The Index is primarily a regional survey, but its key indexes are highly correlated with state-level measures of business activity and employment.
According to the Phili Fed Index, general business activity in May decreased to -5.8 from 8.5 in April. This is worse than the expected estimate of 10.0. This is essentially bearish for the manufacturing sector and negative for general economic growth in the United States.
According to the report, firms responding to the May Business Outlook Survey indicated that manufacturing growth fell back from the pace of recent months. The survey's broad indicators for general activity fell into negative territory for the first time in eight months.
Indicators for new orders and employment also suggested slight declines from April. Input price pressures were less in evidence this month, and for the first time in nine months, more firms reported price declines for their products than reported increases.
The survey's indicators of future activity remained positive but weakened considerably from April.
The future general activity index fell notably, from a reading of 33.8 in April to 15.0 in May. The indexes for future new orders and shipments remained positive but fell 9 and 10 points, respectively. While still positive, the future employment index showed notable deterioration this month, decreasing 17 points.

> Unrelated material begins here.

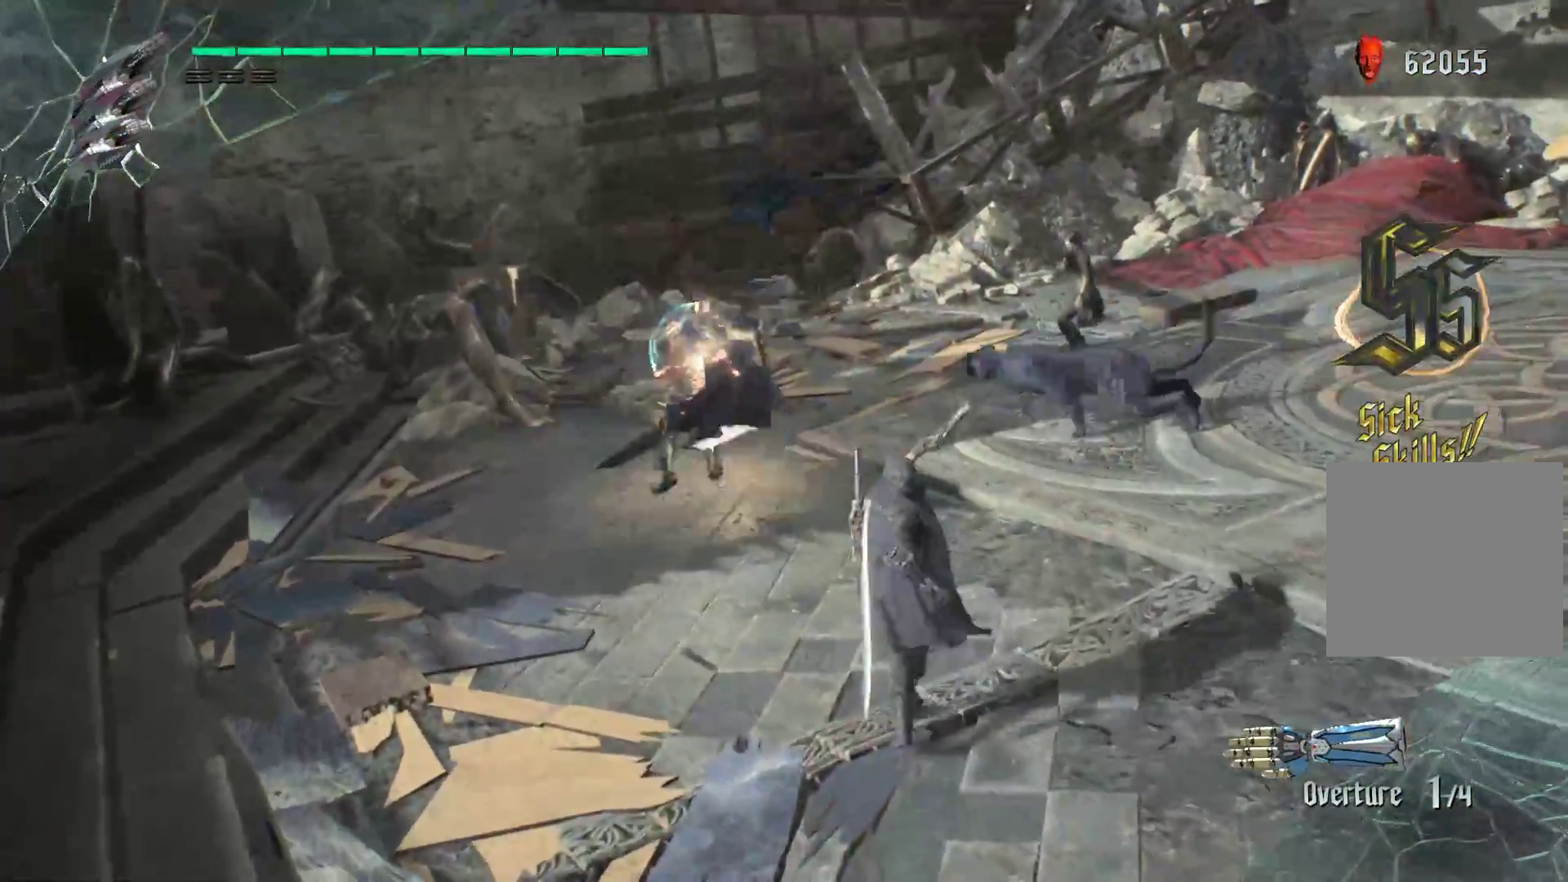
{"buttons": ["B", "R2"], "left_stick": "up-left", "right_stick": "center", "events": [[155, "B", "down"], [293, "left_stick", "up-left"]]}
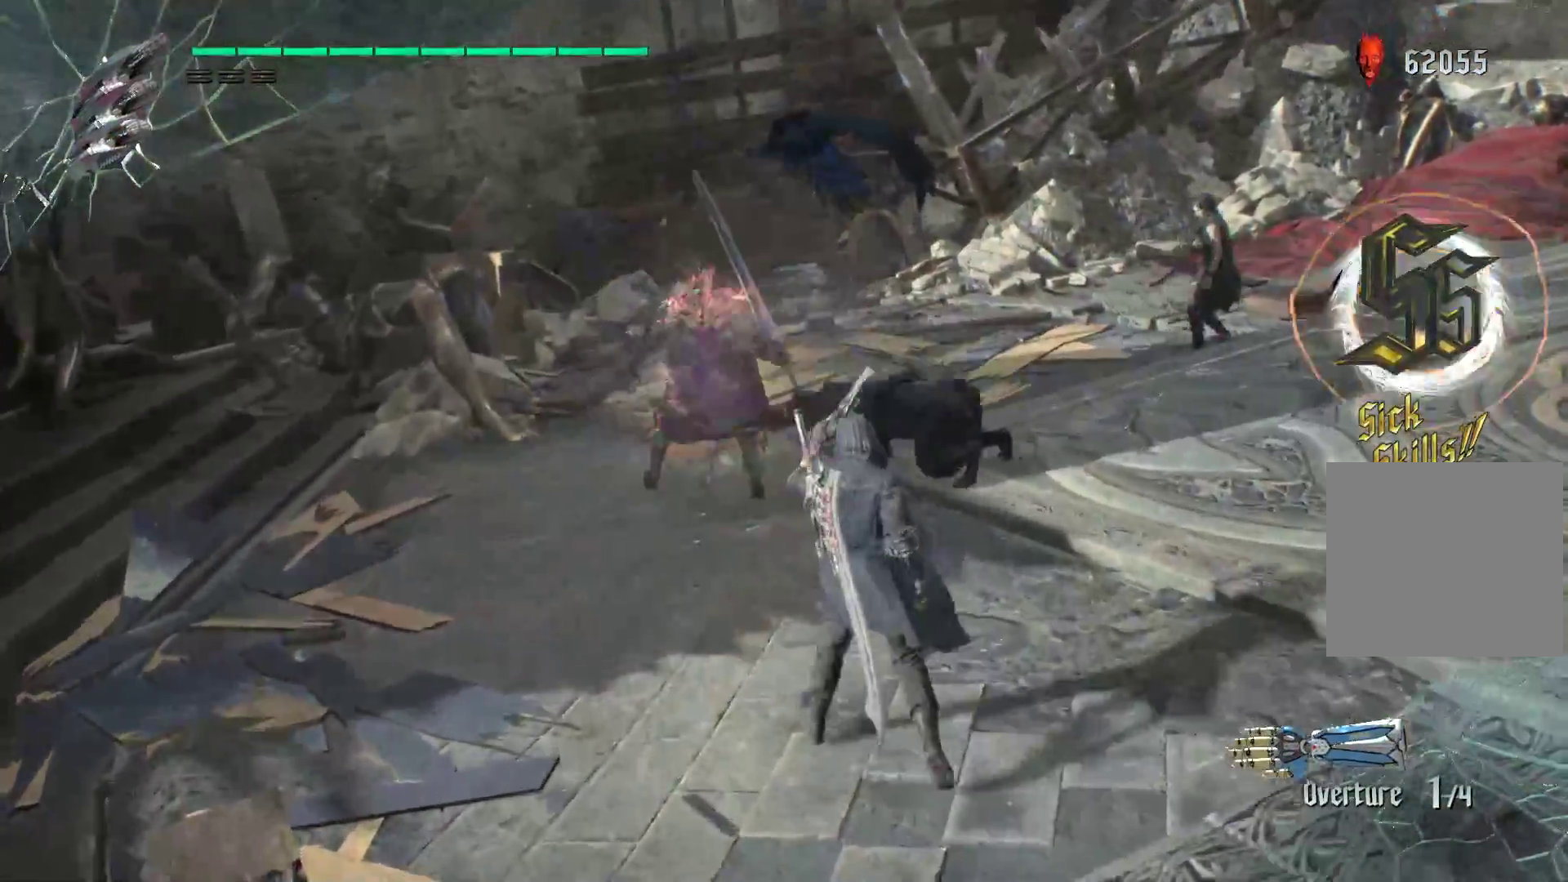
{"buttons": ["B", "Y", "R2"], "left_stick": "up-left", "right_stick": "center", "events": [[483, "Y", "down"]]}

Traders who believe that the Phili Fed Index is a leading indicator for the US economy, you might want to consider the following trades:
- Long general industrial companies (NYSE: XLI) like Illinois Tool Works (NYSE: ITW) or Caterpillar (NYSE: CAT) as these companies will benefit from increasing industrial production.
- Also, long Consumer Discretionary companies like Target (NYSE: TGT) or the Consumer Discretionary ETF (NYSE: XLY)
Traders who do not believe that the Phili Fed Index is a leading indicator for the US economy, you may consider alternative positions:
- Long Consumer Staple companies like Procter & Gamble (NYSE: PG) and Colgate (NYSE: CL) because even if the economy is struggling, people still need to buy staple products like shampoo and toothpaste.
- Also, short big-ticket appliance makers like Whirlpool (NYSE: WHR) if the manufacturing trend is worse-than-expected.